About Ben Lewis
Dr. Lewis completed his undergraduate studies at New College of Florida in 2004. His graduate work was conducted in the Behavioral Neuroscience & Psychopharmacology doctoral program at the University of Kentucky, and focused on medications development for alcohol use disorders. His dissertation research utilized molecular, cellular, organotypic, and behavioral models of alcohol-associated toxicity to screen novel NMDAr modulators for neuroprotective efficacy.
Dr. Lewis received clinical research training as a postdoctoral fellow in the Neurocognitive Laboratory, under the mentorship of Dr. Sara Jo Nixon. During this training he integrated his doctoral experience in psychopharmacology and behavioral neuroscience with neuropsychological and electroencephalographic methods. His postdoctoral research included examination of neurobehavioral concomitants of acute alcohol in aging adults, development of novel interventions for alcohol use disorder, and investigation of alcohol-associated deficits in affective processing.
As an assistant professor, Dr. Lewis remains in the Neurocognitive Laboratory. He is involved in several ongoing research projects, including the direction of a Career Development Award (K01) from the National Institute of Alcohol & Alcoholism (NIAAA) received in 2018.
Broadly, Dr. Lewis’ research interests include understanding the neurobehavioral concomitants of chronic and acute substance use. Although his past/recent analyses have included opioids, marijuana, and other substances of abuse, he has maintained a particular focus on alcohol. This interest spans all patterns of consumption, from moderate/low-risk to chronic/heavy drinking, and has included investigations across the lifespan, from fetal exposure to elderly drinkers.
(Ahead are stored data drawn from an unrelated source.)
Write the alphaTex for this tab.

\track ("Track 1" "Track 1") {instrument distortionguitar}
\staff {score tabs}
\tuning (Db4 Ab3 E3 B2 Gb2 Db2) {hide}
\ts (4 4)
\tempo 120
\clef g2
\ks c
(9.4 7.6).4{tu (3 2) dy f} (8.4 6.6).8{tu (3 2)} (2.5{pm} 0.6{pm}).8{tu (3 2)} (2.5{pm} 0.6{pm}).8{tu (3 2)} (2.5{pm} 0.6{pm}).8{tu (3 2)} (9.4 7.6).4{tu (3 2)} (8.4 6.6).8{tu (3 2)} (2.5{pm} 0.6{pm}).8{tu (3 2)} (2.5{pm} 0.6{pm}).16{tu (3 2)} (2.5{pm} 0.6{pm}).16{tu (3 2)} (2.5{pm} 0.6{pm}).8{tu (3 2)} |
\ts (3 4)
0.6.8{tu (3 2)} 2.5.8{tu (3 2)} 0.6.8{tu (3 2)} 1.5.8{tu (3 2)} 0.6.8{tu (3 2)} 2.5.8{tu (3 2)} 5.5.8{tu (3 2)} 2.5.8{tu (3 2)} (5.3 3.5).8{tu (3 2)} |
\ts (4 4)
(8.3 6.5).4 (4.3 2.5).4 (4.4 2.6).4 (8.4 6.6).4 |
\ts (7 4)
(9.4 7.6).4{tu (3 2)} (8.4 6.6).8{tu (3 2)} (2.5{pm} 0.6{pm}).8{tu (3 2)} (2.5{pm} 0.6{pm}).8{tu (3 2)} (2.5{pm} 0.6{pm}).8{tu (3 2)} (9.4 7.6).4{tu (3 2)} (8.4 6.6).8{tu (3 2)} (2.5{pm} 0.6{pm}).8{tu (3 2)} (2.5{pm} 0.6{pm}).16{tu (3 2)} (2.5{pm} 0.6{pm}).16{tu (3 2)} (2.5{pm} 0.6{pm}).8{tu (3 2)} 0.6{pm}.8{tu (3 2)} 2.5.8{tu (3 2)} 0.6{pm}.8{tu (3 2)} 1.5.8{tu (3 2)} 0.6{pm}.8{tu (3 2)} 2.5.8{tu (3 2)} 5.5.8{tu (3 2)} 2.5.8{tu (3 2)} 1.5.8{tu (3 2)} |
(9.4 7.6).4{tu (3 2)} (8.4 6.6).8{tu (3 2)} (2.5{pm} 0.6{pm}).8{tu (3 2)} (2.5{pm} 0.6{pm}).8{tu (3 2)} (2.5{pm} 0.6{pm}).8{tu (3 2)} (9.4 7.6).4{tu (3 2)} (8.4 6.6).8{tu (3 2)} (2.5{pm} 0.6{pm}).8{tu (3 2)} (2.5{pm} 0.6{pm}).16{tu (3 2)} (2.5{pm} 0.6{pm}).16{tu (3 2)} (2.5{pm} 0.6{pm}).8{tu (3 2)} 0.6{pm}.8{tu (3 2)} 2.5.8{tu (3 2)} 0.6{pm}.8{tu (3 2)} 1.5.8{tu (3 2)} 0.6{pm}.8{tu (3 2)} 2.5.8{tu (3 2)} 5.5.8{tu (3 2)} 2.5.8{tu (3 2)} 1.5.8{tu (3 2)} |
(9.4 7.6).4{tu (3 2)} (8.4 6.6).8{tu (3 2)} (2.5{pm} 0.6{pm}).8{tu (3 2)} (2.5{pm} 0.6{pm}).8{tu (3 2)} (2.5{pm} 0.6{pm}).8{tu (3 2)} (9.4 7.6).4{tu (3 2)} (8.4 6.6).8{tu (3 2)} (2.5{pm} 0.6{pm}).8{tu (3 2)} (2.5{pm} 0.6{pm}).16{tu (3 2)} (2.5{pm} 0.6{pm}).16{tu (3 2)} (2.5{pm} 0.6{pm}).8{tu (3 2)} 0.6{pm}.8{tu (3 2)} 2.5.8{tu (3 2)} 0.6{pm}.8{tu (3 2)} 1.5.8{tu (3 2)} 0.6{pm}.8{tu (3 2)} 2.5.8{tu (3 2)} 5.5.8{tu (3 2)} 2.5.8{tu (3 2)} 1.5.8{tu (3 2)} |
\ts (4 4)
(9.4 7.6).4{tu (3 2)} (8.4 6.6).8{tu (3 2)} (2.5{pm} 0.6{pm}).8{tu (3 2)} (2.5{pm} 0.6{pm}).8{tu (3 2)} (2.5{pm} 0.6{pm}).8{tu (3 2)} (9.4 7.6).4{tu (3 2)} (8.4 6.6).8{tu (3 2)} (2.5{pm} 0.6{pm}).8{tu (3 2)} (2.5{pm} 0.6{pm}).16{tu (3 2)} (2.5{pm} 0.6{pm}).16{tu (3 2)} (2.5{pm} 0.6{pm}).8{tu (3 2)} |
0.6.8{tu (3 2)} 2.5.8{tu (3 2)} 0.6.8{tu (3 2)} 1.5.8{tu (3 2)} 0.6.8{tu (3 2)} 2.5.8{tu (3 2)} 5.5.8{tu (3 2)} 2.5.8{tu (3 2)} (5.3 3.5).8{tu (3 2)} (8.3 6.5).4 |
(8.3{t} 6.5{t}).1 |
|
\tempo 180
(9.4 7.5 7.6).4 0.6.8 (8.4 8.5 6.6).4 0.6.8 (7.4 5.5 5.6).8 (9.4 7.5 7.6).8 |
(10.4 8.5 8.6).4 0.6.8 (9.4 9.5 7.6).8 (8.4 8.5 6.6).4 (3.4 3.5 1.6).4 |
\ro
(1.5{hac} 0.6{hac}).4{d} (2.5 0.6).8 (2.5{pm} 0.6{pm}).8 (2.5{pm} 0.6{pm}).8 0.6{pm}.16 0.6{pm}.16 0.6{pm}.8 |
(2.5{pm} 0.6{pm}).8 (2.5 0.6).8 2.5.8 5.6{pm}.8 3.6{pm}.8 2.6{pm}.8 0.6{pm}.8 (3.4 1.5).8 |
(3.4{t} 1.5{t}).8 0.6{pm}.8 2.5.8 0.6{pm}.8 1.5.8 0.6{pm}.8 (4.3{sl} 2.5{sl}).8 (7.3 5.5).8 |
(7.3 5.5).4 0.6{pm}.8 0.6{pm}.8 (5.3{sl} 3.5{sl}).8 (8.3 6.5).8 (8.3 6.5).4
In 2018, Dr. Lewis was awarded a Career Development Award (K01) from the National Institute of Alcohol & Alcoholism (NIAAA), entitled “Enhancing Recovery Outcomes in Alcohol Use Disorder: Cognitive Training as an Adjunct to Treatment”. The major aim of this project is the development of novel behavioral interventions for substance abuse. Specific goals include using cognitive training to improve neurocognitive recovery, enhance treatment efficacy, and improve post-discharge functioning among treatment-seeking individuals with alcohol use disorders.